Перепишите слово в слово из фрагмента текста отрывок, который начинается словами «Я говорил уже» и заканчивается словами «отдал свою веру?».

Фрагмент текста >>
━━━━━━━━━━
Сейчас просчитано все. Начнете истерически дергаться — про вас скажут: «Зверь из бездны вылез». Будете сидеть пассивно — скажут: «Можно дальше и дальше давить». И будут давить. То, что произошло с образованием, — это часть оказываемого давления на человека. И это давление будет нарастать. Больше и больше нарастать. Единственное, что здесь не просчитано, — это то, что у человека хватит ума и любви для того, чтобы самого себя преобразовать и рядом с собой преобразовать сначала микросоциальную сферу, потом макросоциальную. Вот это не просчитано. Потому что это — подвиг. Это почти чудо. Это невозможно. Это то, что требует гигантской работы над собой. Но без этой работы состоявшееся падение, состоявшаяся инволюция, состоявшийся регресс — это необратимая смерть страны. Невозможно без этого ничего сделать.
Никакая новая ностальгия: «ах, ах, ах, как у нас много отняли социальных возможностей!», — сама по себе ничего не сделает. Сделать это можно только в том случае, если загорится огонь. Огонь страстного переживания, огонь страстной любви. Одиссей хотел вернуться на Итаку. Будем считать, что Советский Союз — это Итака. Но посмотрите, что прошел Одиссей на своем пути. Почитайте внимательнее «Одиссею». И вы поймете, что это мистерия возвращения. Что все ее образы — не случайны.
Я говорил уже и повторяю снова (говорил в передачах «Суда времени»), что еврейский народ тысячи лет говорил: «До встречи в Иерусалиме!» — и он [сегодня] находится в нем. Он не позволил себя сломать, он не отдал веру.
Мне много раз говорили по этому поводу: «Плевать на эту веру, на все остальное. Главное — сохранить материальные возможности». Материальные возможности надо сохранить, но когда армянский народ боролся за свою религию, он понимал, что рядом с ним находятся народы, которые могут его уничтожить просто «на раз». Ну, был бы он народом, если бы он отдал свою веру?
Здесь же отдали ценности семидесяти лет. Отдали их просто так, за материальные приобретения. Это стало ясно. Значит, это необратимо, если люди не вернут себе те ценности. А это же не просто так: «Мы их отдали, а теперь вернем». Повторяю снова: поломанную чашку можно склеить, поломанную шпагу можно сварить, но это не полноценные предметы. Если люди поняли, что они должны вернуться, они, как говорится в фольклоре, стопчут сто пар железных сапог. Они вернутся так, как возвращался Одиссей, который хотел, хотел назад.
Когда-то я вернулся в очень усталом состоянии, просто включил телевизор, чтобы как-то успокоить нервную систему перед тем, как лечь спать. Идет какой-то полудетский фильм. Какие-то драконы хватают людей и все прочее. Все это называется «Одиссей». И вдруг меня привлекает то, что вроде как сказка все снято, и вроде это все не слишком серьезно и частично гламурно, но какой-то художественный нерв внутри есть. Какой-то художественный нерв. «Нет, — говорю, — я досмотрю». Еще не понимаю, что это. И вдруг Одиссей приезжает на Итаку. Он берет хлеб и говорит: «Это МОЙ хлеб. Запах МОЕГО хлеба». Берет вино и говорит: «Это МОЁ вино. Это МОЁ масло». Трогает землю, говорит: «Это МОЯ земля».
━━━━━━━━━━
Исходные данные >>

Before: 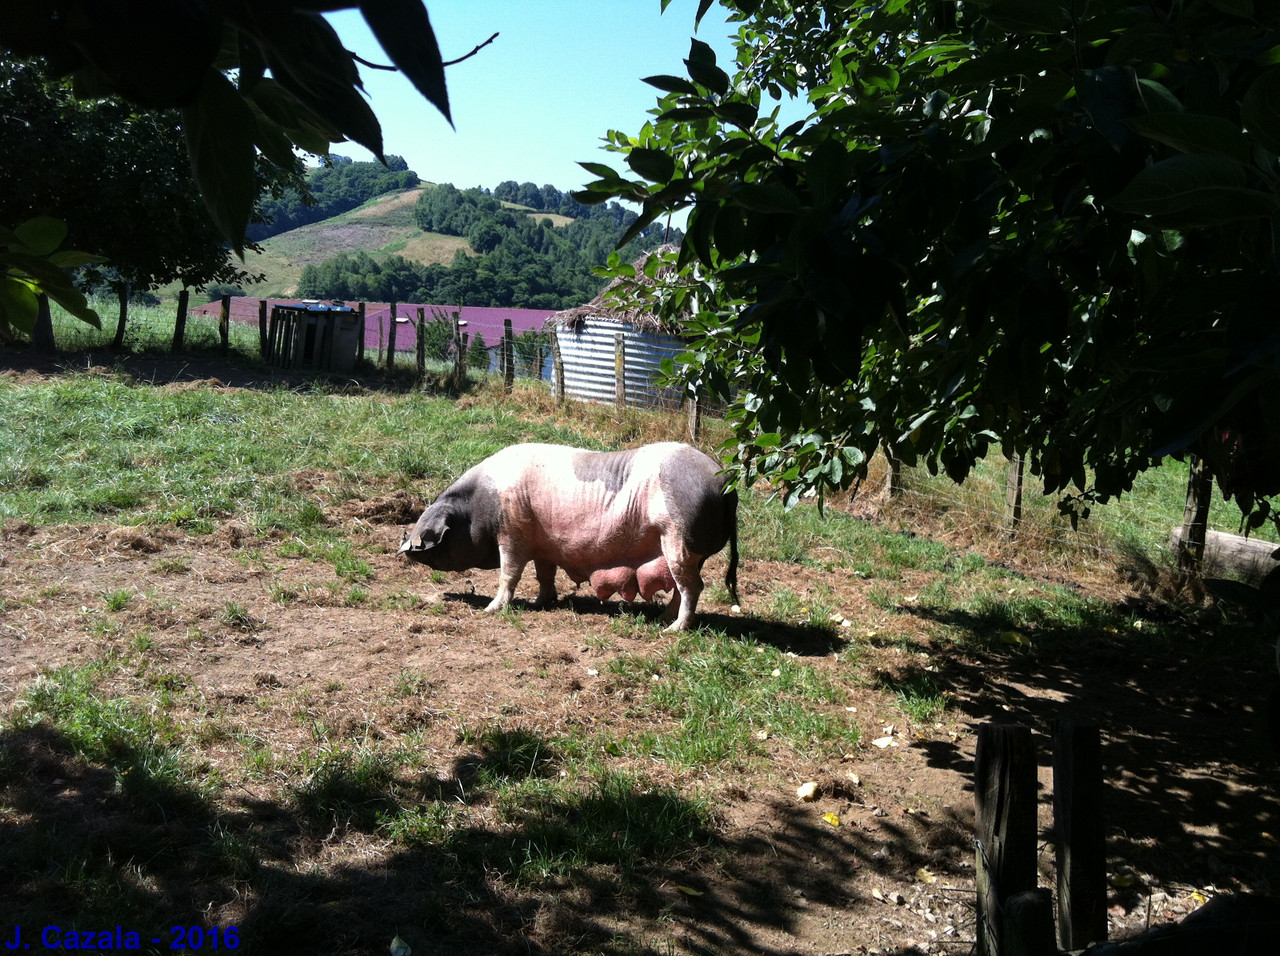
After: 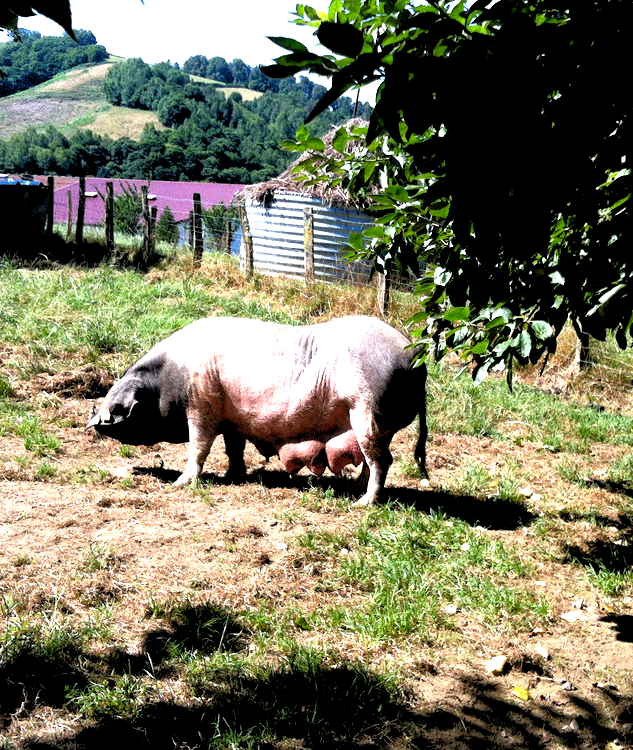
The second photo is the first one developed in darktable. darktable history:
━━━━━━━━━━
Полный ответ >>
Я говорил уже и повторяю снова (говорил в передачах «Суда времени»), что еврейский народ тысячи лет говорил: «До встречи в Иерусалиме!» — и он [сегодня] находится в нем. Он не позволил себя сломать, он не отдал веру.
Мне много раз говорили по этому поводу: «Плевать на эту веру, на все остальное. Главное — сохранить материальные возможности». Материальные возможности надо сохранить, но когда армянский народ боролся за свою религию, он понимал, что рядом с ним находятся народы, которые могут его уничтожить просто «на раз». Ну, был бы он народом, если бы он отдал свою веру?